DNA Ir-Intercalator (Fluidigm) was diluted 1:400 and applied to tissues
for 30 min at RT. Washes with PBS were performed three times between
each step, with the last step washed in deionized water for 30 s.
Slides were left to air-dry until analysis.
IMC Analysis
Images
were acquired using the Hyperion
Imaging System (Fluidigm), rasterizing at 200 Hz and with the laser
tuned to fully ablate the tissue without etching the glass. TIFF files
of each acquisition were then exported for analysis in the HALO image
analysis platform (Indica Laboratories). Using a random forest machine
learning Tissue Classifier module, each image was segmented into the
background and inner, core, and outer areas of each aggregoid. Using
the Hiplex module, the DNA intercalator was used to first segment
the nucleus of each cell, and a proxy for the cytoplasm of each cell
defined in a 1 μm radius from the nucleus, before thresholds
set to define positive cell staining for each marker. Percentage positivity
of each cell was then defined within the inner and outer region of
the aggregoid.
LA-ICP-MS Analysis
Experiments were
conducted using
a NexION 350X ICPMS (PerkinElmer) coupled to an UP-213 LA system (New
Wave Research) with a frequency quintupled 213 nm Nd: YAG laser. Laser
parameters were optimized to a 6 μm spot size with laser power
46%, 25 μm/s scan speed, 0.07 J cm–2 laser
fluence, and 20 Hz repetition rate. The sample was ablated line by
line with 6 μm raster spacing at 1.31 min acquisition time.
For the ICP-MS instrument there was a direct flow with a rate of 1.4
L/min. The following settings were used in standard mode with an 18
L/min plasma gas flow, 1.2 L/min auxiliary gas flow at 1600 W RF power.
Isotopes monitored included 24 Mg, 66Zn, and 63Cu, and the instrument was controlled using Syngistix software.
Data analysis was achieved using Iolite Software on Igor Pro (WaveMetrics,
USA).
Histological Staining
After DESI-MSI, aggregoid sections
were stained using Mayer’s hematoxylin and eosin solutions.
Sections were fixed in 4% paraformaldehyde for 10 min before staining
with hematoxylin for 1 min. Tissues were rinsed in tap water before
and after submerging in acid alcohol. Tissues were subsequently stained
with eosin for 30 s prior to washing tap water, then subsequently
washed 3 times with absolute ethanol for 1 min. Finally, tissues were
submerged in xylene substitute for 1 min twice and mounted using DPX
mountant. Stained tissues were imaged with an Aperio CS2 digital pathology
scanner (Aperio Tech., Oxford, U.K.) at 40× and visualized with
ImageScope software (Aperio Tech.).
Results and Discussion
Metabolite
Imaging
One major hallmark of cancer is
an altered cellular metabolism to generate a sufficient energy source
contributing to the initiation, growth, and maintenance of tumors.[29] During tumor growth, a hypoxic microenvironment
is developed due to the gradient of oxygen and nutrients. In the present
study, the metabolic profile within the lung adenocarcinoma aggregoid
model was investigated by employing a DESI Thermo Q-Exactive MSI to
classify regions of a hypoxic core and a proliferative outer area.

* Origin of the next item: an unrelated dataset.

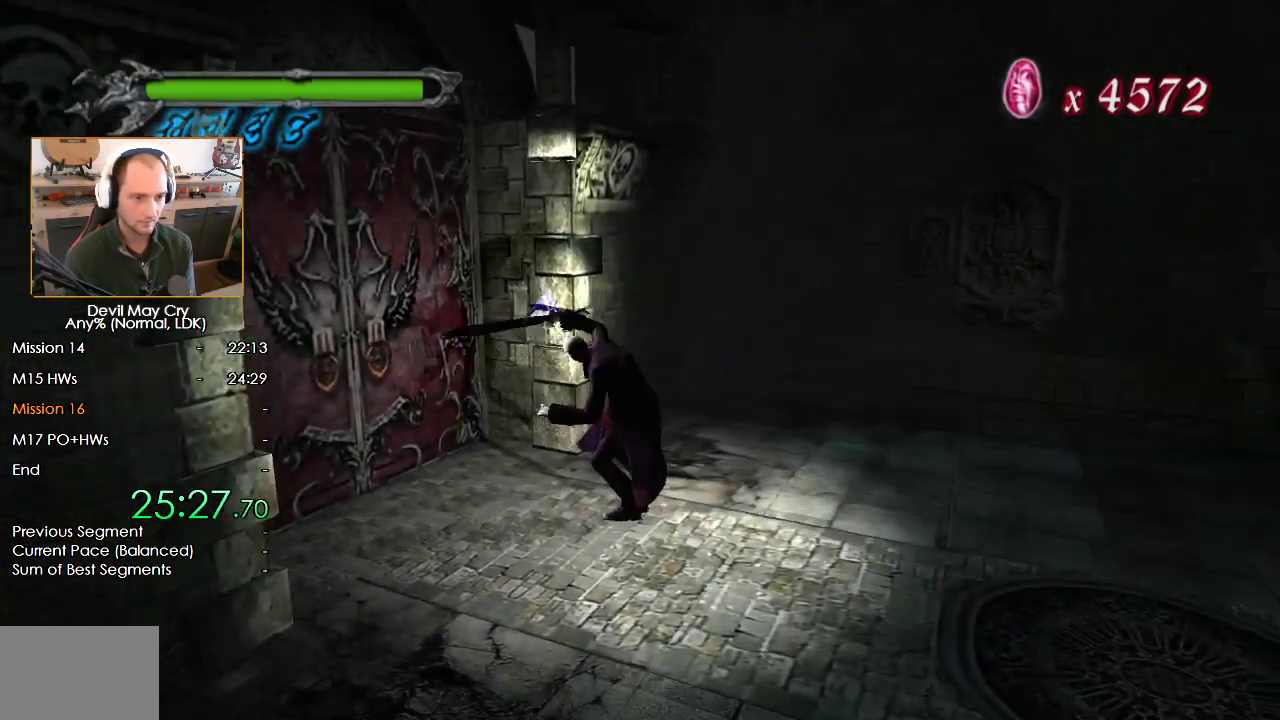
{"buttons": ["A"], "left_stick": "up-left", "right_stick": "center", "button_events": [[83, "A", "down"], [133, "A", "up"], [217, "A", "down"], [267, "A", "up"], [350, "A", "down"], [400, "A", "up"], [483, "A", "down"]]}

Initial processing of the aggregoid images was conducted to spatially
segment the data. This is a process whereby the image is segregated
into regions; pixels within proximity that share similar spectral
characteristics are grouped together into a segment. These segments
are then classified into regions which represent phenotypical features
of a tissue. The aggregoid data was segmented into three main regions
that depicted a gradient-like phenotype: a core, an annular zone,
and an outer region (Figure b,c). From the 2- and 3-dimensional images, the clear discrimination
of the regional clusters corresponded to the histology stain of the
same section after MSI analysis (Figure a). From this, the spectra from each region
were extracted to distinguish the distributions of key metabolites
within the aggregoid. For the purpose of separating metabolites to
distinct regions, the core and the outer zones were the main focus
when observing the distribution of species, as the intermediate region
was anticipated to be nondiscriminatory.
Figure 1
Spatial segmentation
of HCC827 aggregoid model from metabolite
data by DESI-MSI. (a) H&E stain of central aggregoid section showing
three separate regions within the tissue. Slight fissures can be observed
in the tissue which formed during sectioning. Scale bar 400 μm.

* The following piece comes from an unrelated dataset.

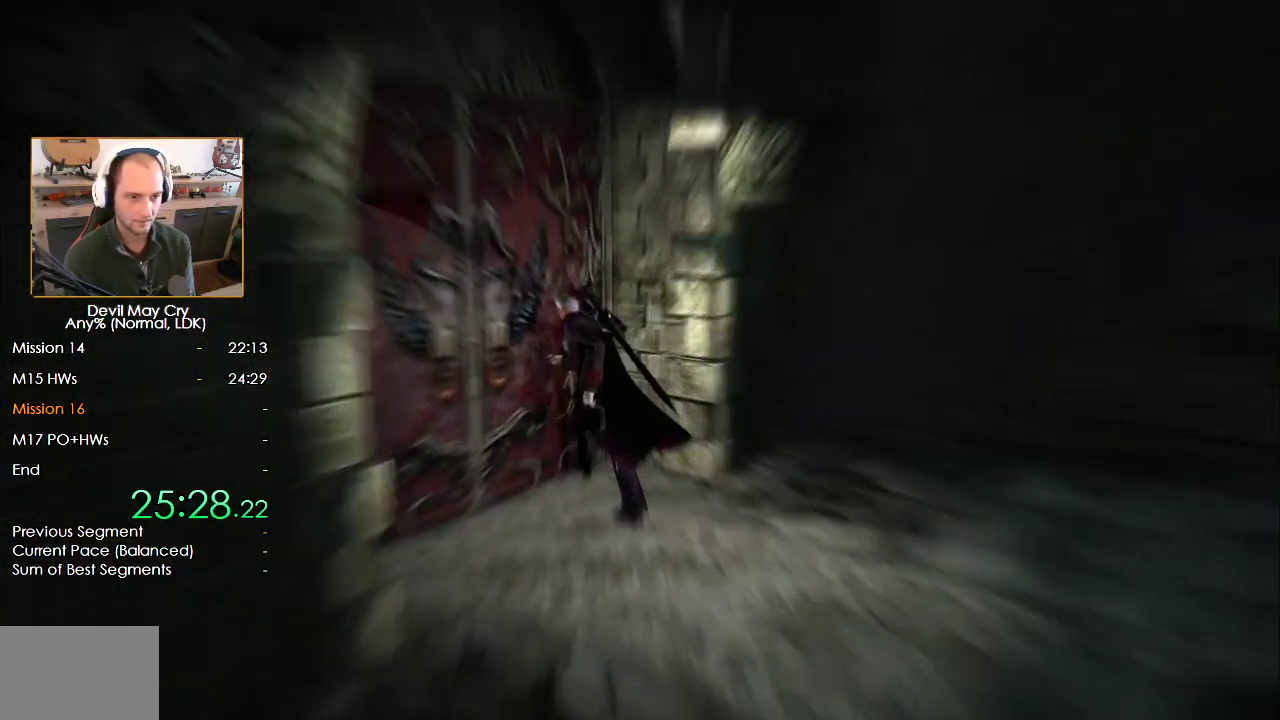
{"buttons": [], "left_stick": "center", "right_stick": "center", "button_events": [[50, "A", "up"], [117, "A", "down"], [183, "A", "up"], [250, "A", "down"], [317, "A", "up"], [383, "A", "down"], [450, "A", "up"]]}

(b) Spatial segmentation of central aggregoid section identified three
clustering regions that correspond to the hypoxia gradient: necrotic
core (blue), annular quiescent region (yellow), and proliferative
outer region (red). Scale bar 400 μm. (c) Realigned 3D construct
of aggregoid displaying segmentation pattern throughout the model.
Spatial segmentation
of HCC827 aggregoid model from metabolite
data by DESI-MSI. (a) H&E stain of central aggregoid section showing
three separate regions within the tissue. Slight fissures can be observed
in the tissue which formed during sectioning. Scale bar 400 μm.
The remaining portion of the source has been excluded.